Armando Martínez de la Rosa
En la playa con las tóxicas
Solitaria, remota, onírica era la michoacana playa de San Juan de Alima. Llegar a ella era en aquellos lejanísimos años tarea difícil, casi imposible.
Como la civilización terminaba pasando Cerro de Ortega, había que cruzar el río Coahuayana en camioneta, vadeando a la suerte, porque no había puente ni mucho menos carretera en territorio michoacano a principios de la década de 1970, esto es, hace unos 55 años.
Alima era un poblado mínimo de pescadores, con algunas enramadas en la playa, no más de tres o cuatro. Papá Chuy, que había sido en sus años juveniles un aventurero de esos que a machete y hacha abrieron -entre miríadas de jejenes y zancudos y el frecuente acecho de pumas y jaguares- la selva costera para habilitar los ahora prósperos campos agrícolas de Tecomán, conocía la región y tenía amigos por el rumbo.
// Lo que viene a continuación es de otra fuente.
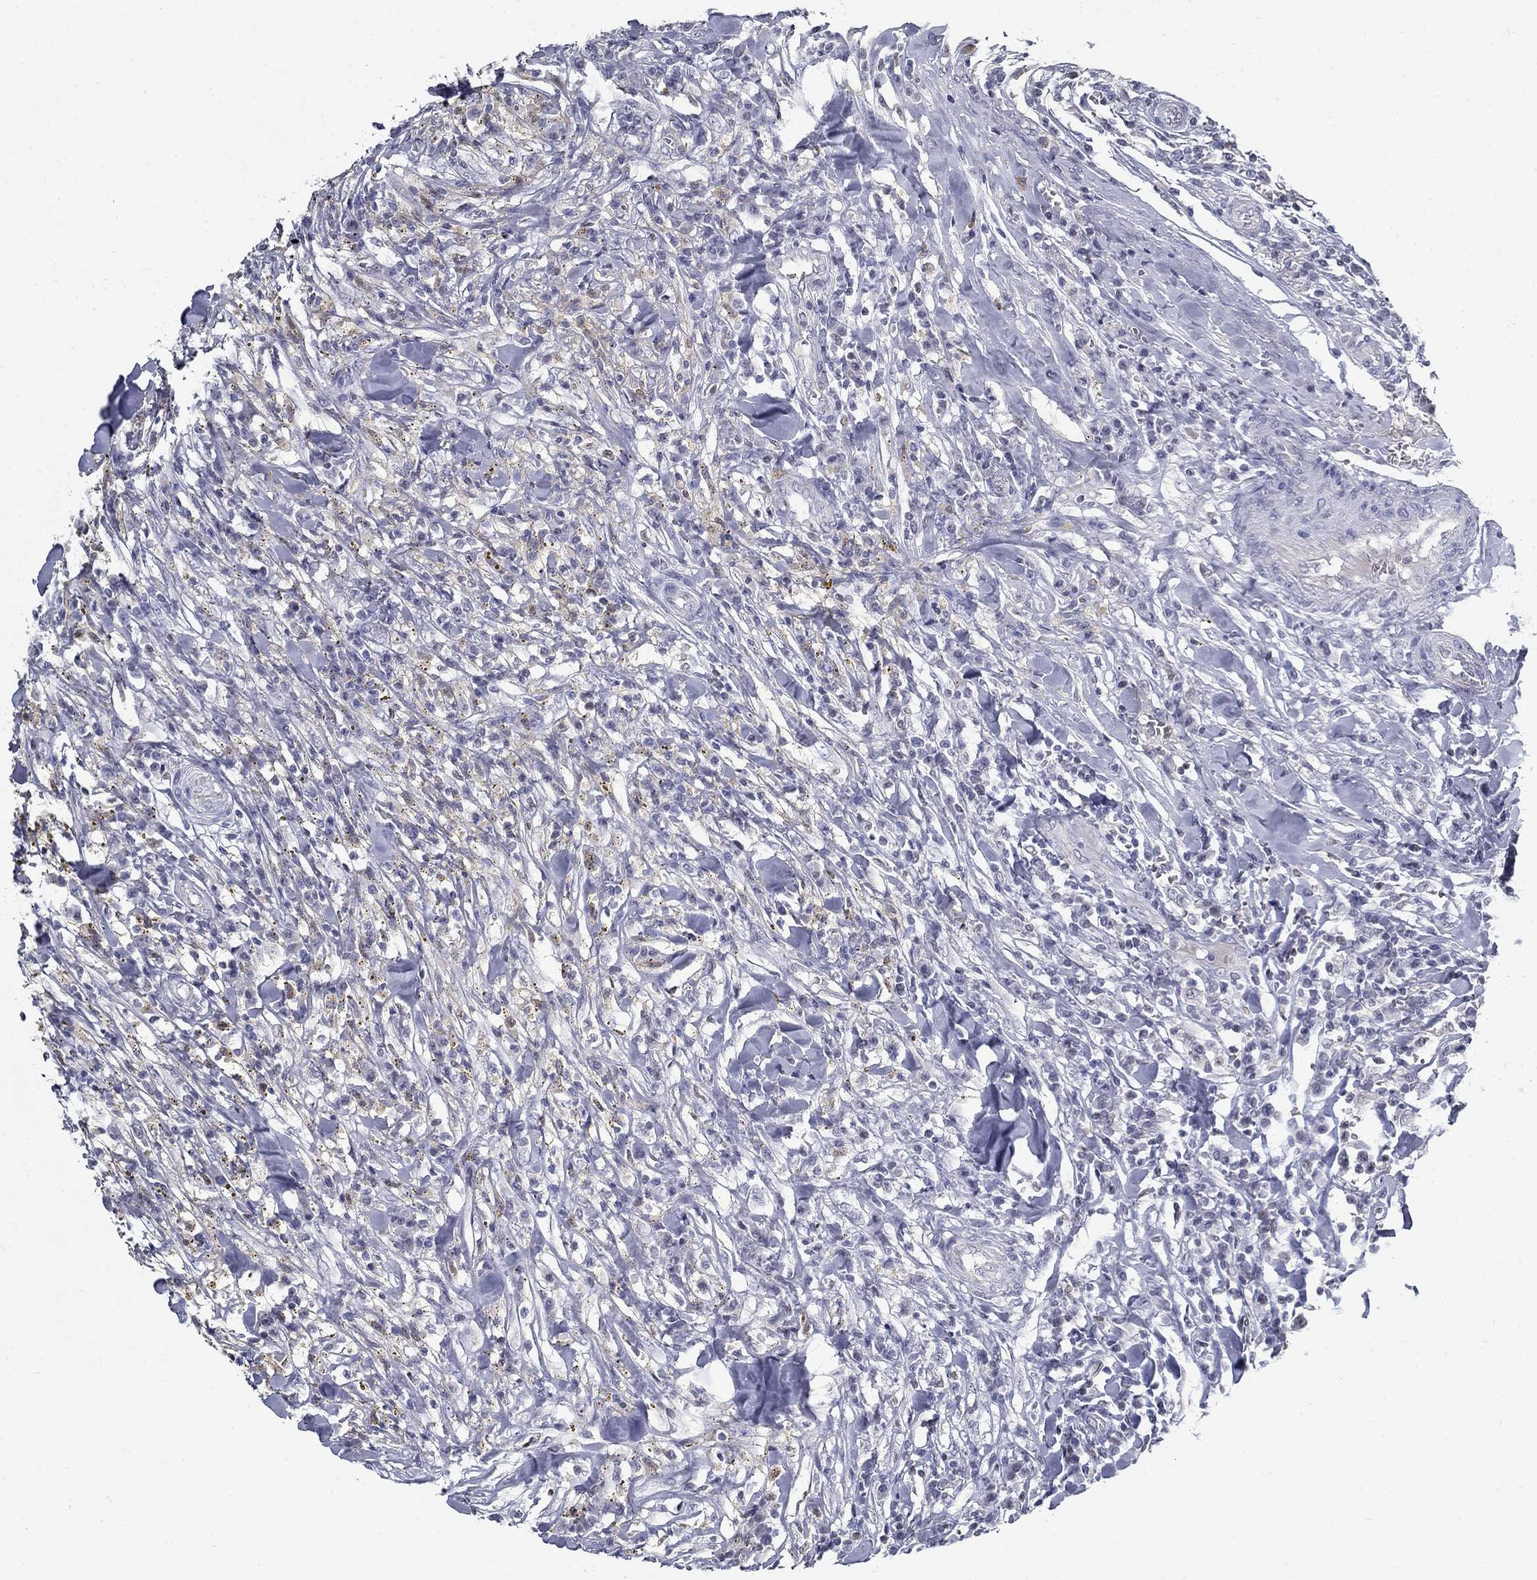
{"staining": {"intensity": "negative", "quantity": "none", "location": "none"}, "tissue": "breast cancer", "cell_type": "Tumor cells", "image_type": "cancer", "snomed": [{"axis": "morphology", "description": "Duct carcinoma"}, {"axis": "topography", "description": "Breast"}], "caption": "An immunohistochemistry image of invasive ductal carcinoma (breast) is shown. There is no staining in tumor cells of invasive ductal carcinoma (breast).", "gene": "GUCA1A", "patient": {"sex": "female", "age": 30}}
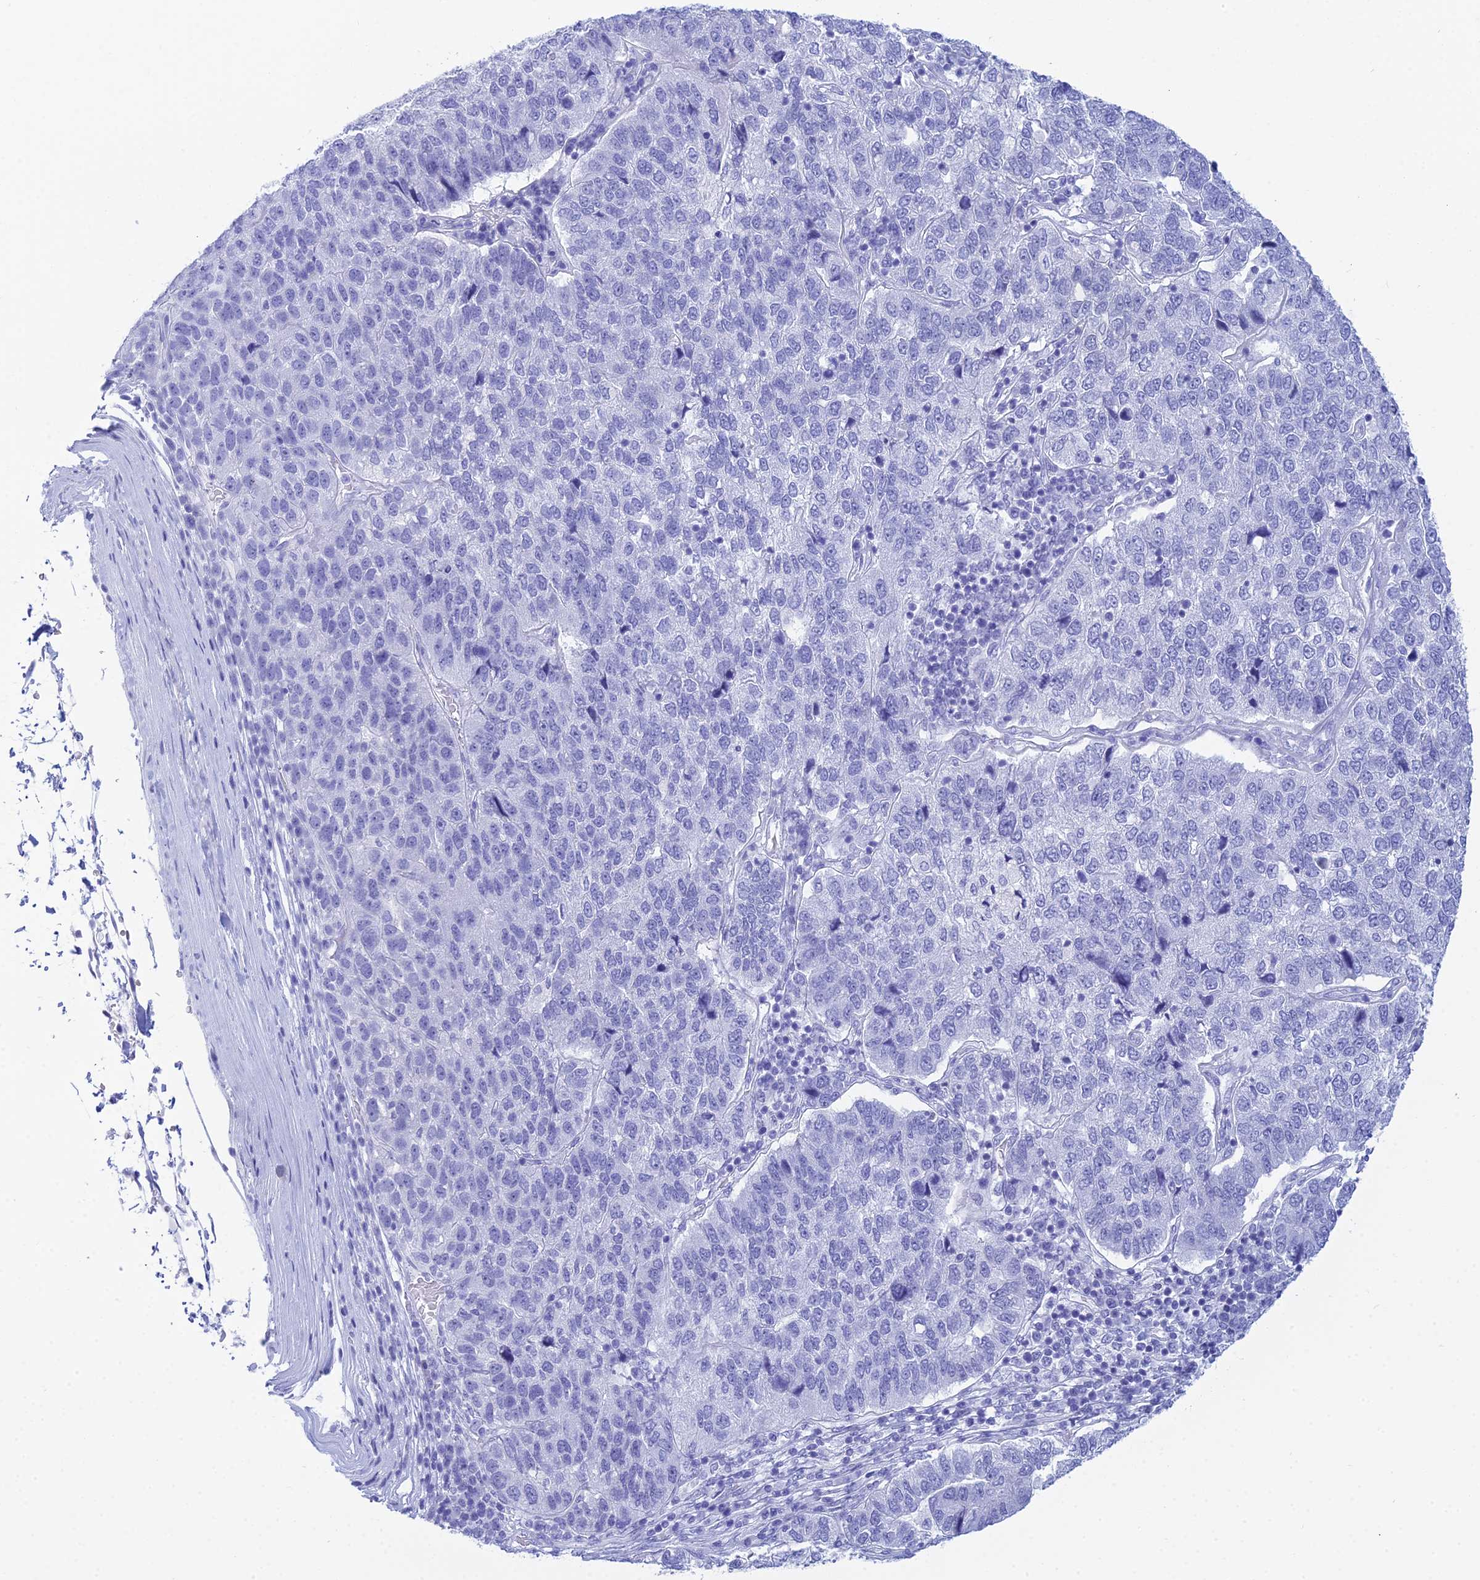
{"staining": {"intensity": "negative", "quantity": "none", "location": "none"}, "tissue": "pancreatic cancer", "cell_type": "Tumor cells", "image_type": "cancer", "snomed": [{"axis": "morphology", "description": "Adenocarcinoma, NOS"}, {"axis": "topography", "description": "Pancreas"}], "caption": "An immunohistochemistry (IHC) micrograph of pancreatic cancer is shown. There is no staining in tumor cells of pancreatic cancer.", "gene": "PATE4", "patient": {"sex": "female", "age": 61}}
Mandó a hacer una enramada para acampar en semana de Pascua. Mi familia, de hondas raíces católicas como la mayoría de las de Colima de aquella época, guardaba los días de la semana Santa, cuando ya comenzaban los turistas a abandonar los deberes religiosos y se olvidaban los ritos de esos días.
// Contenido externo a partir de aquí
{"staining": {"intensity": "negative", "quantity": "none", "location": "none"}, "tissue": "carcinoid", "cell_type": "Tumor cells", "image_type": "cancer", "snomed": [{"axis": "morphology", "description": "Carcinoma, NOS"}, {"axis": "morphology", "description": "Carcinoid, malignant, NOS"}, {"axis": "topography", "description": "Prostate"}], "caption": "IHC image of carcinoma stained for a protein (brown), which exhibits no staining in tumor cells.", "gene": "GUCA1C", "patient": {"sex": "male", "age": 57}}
La extensa playa de San Juan quedaba para nosotros y otra reconocida familia colimense que, como la mía, prefería alejarse de los tumultos y de la misma manera se daba asueto en la semana de Pascua.
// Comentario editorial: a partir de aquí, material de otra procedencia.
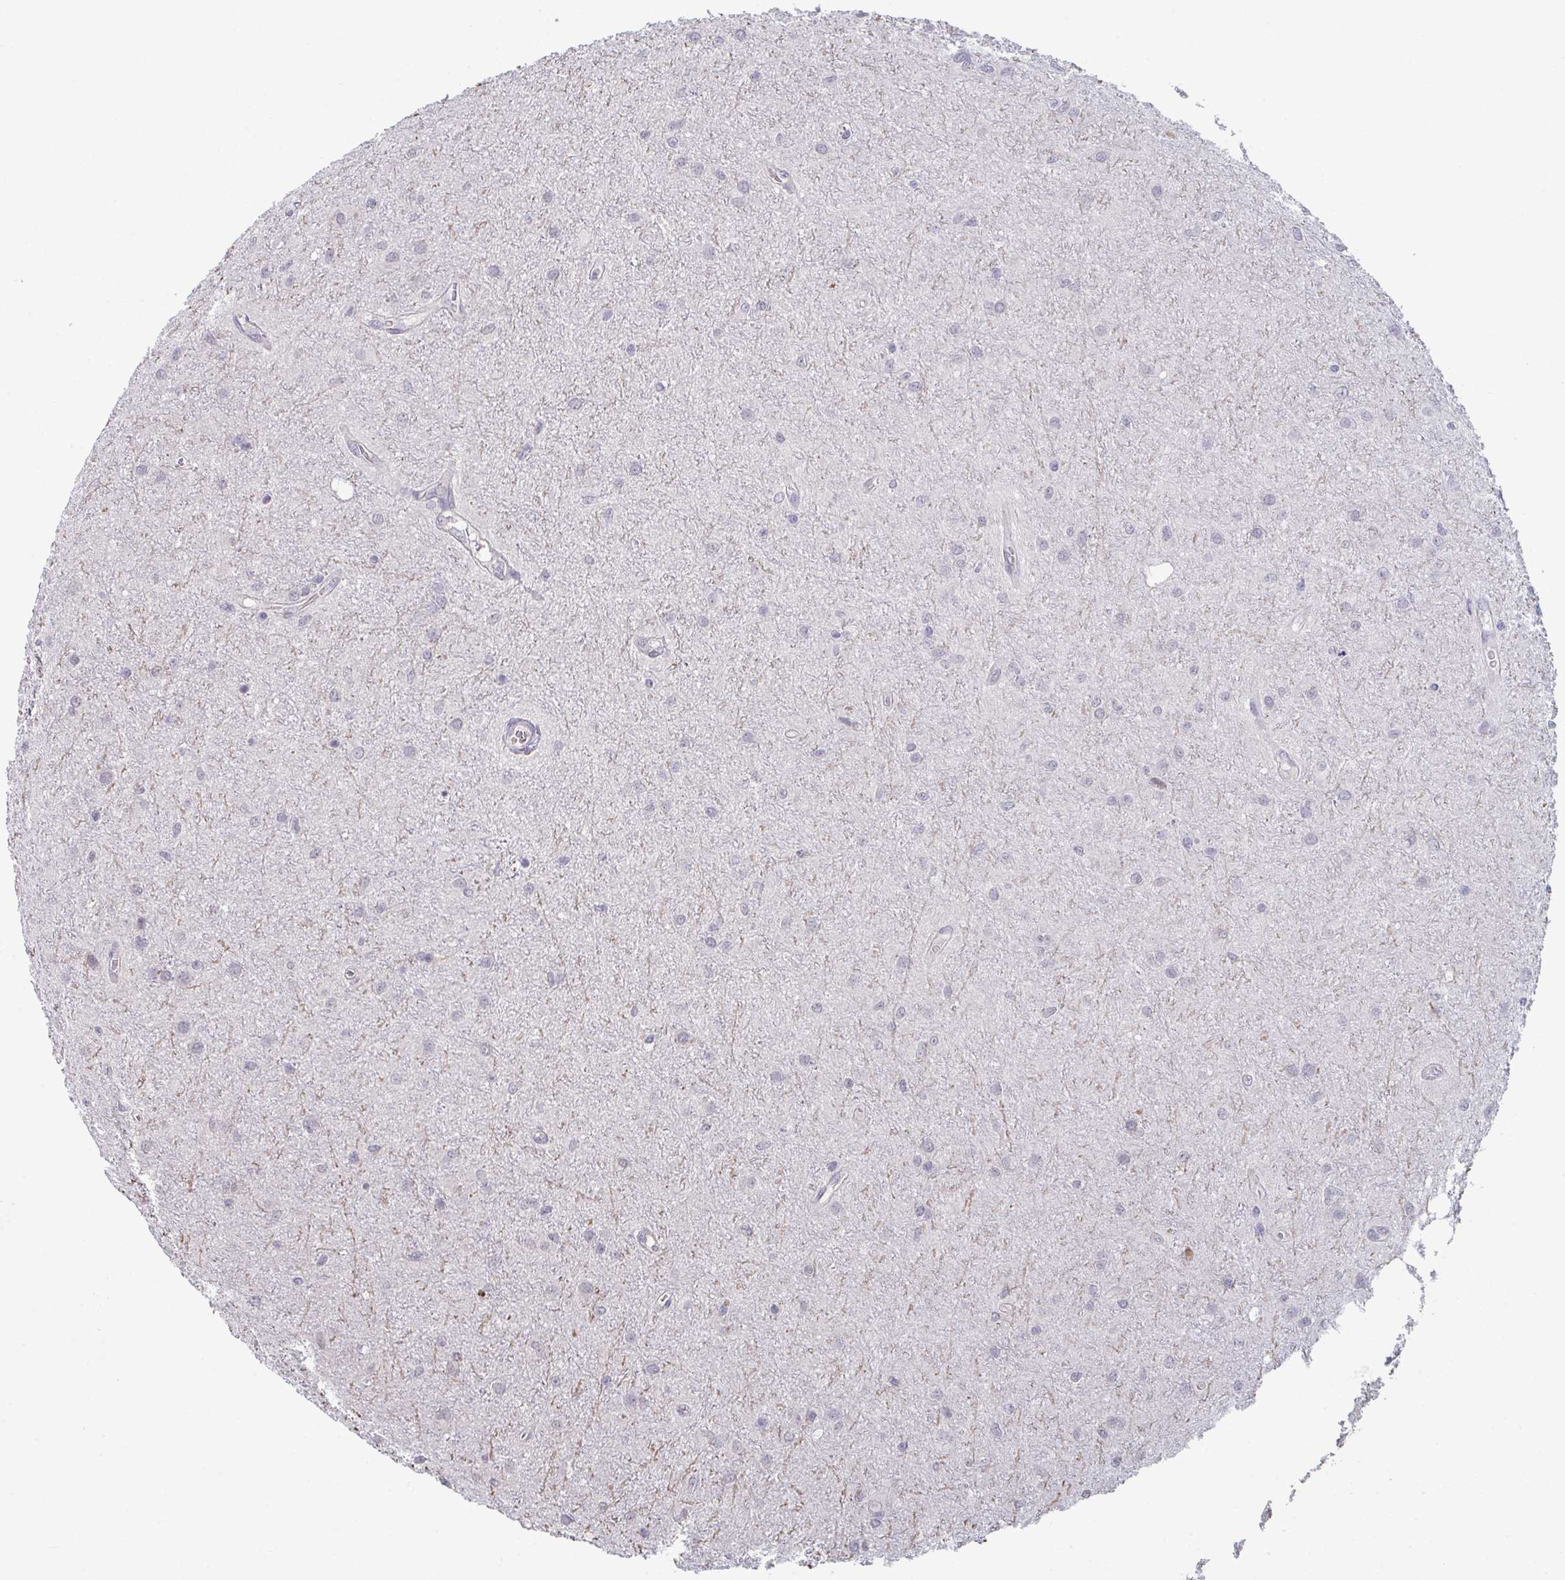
{"staining": {"intensity": "negative", "quantity": "none", "location": "none"}, "tissue": "glioma", "cell_type": "Tumor cells", "image_type": "cancer", "snomed": [{"axis": "morphology", "description": "Glioma, malignant, Low grade"}, {"axis": "topography", "description": "Cerebellum"}], "caption": "A photomicrograph of malignant low-grade glioma stained for a protein displays no brown staining in tumor cells.", "gene": "ZNF214", "patient": {"sex": "female", "age": 5}}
Mientras mi adorada tía Josefa se encargaba de cocinar para la familia, mis hermanos y yo, con algún amigo invitado, nos dedicábamos desde temprano a explorar la playa, escudriñar en los roquedales y nadar en el mar abierto en que nunca encontramos tiburones y, más importante, tales bichos no nos detectaron a nosotros, pese a que los había abundantes.
En esas andanzas, recolectamos cucarachas de mar, caracoles y cangrejos que después consumíamos en botana y en caldo. Una mañana capturamos un pez varado en la arena al que la suba había arrojado sin piedad a tierra. Por lo que recuerdo, debió ser un jurel suficiente para comer toda la familia.
Y entre tantos descubrimientos, hallamos igualmente varadas y vivas unas serpientes marinas que nunca habíamos visto. Las tomamos de la cola y las regresamos al mar, aunque con otras nos dimos tiempo para jugar con ellas. Eran unos bichitos de menos de un metro de longitud, de piel negra y amarilla, de cabeza pequeña y escurridizas. Las levantábamos con las manos, las lanzábamos a los charcos dejados por la marea alta de la madrugada y ahí mismo las recapturábamos. Poco después, cuando el juego perdía atractivo, las lanzábamos al mar, su casa.
Ignorábamos mis hermanos y yo que las culebritas marinas esas son tóxicas, altamente tóxicas, que su ponzoña es más potente que la de una serpiente cobra real y que no se ha fabricado todavía un suero contra el veneno de su mordedura.
Cuento esto porque ayer circuló en redes sociales una advertencia acerca de esas serpientes, su alta toxicidad y el peligro que significan si se les manipula. Al aviso lo acompaña una fotografía del animal marino idéntico a nuestras tóxicas de entonces. A más de medio siglo de aquellos días, las tóxicas de las playas han cobrado nueva notoriedad. Están advertidos.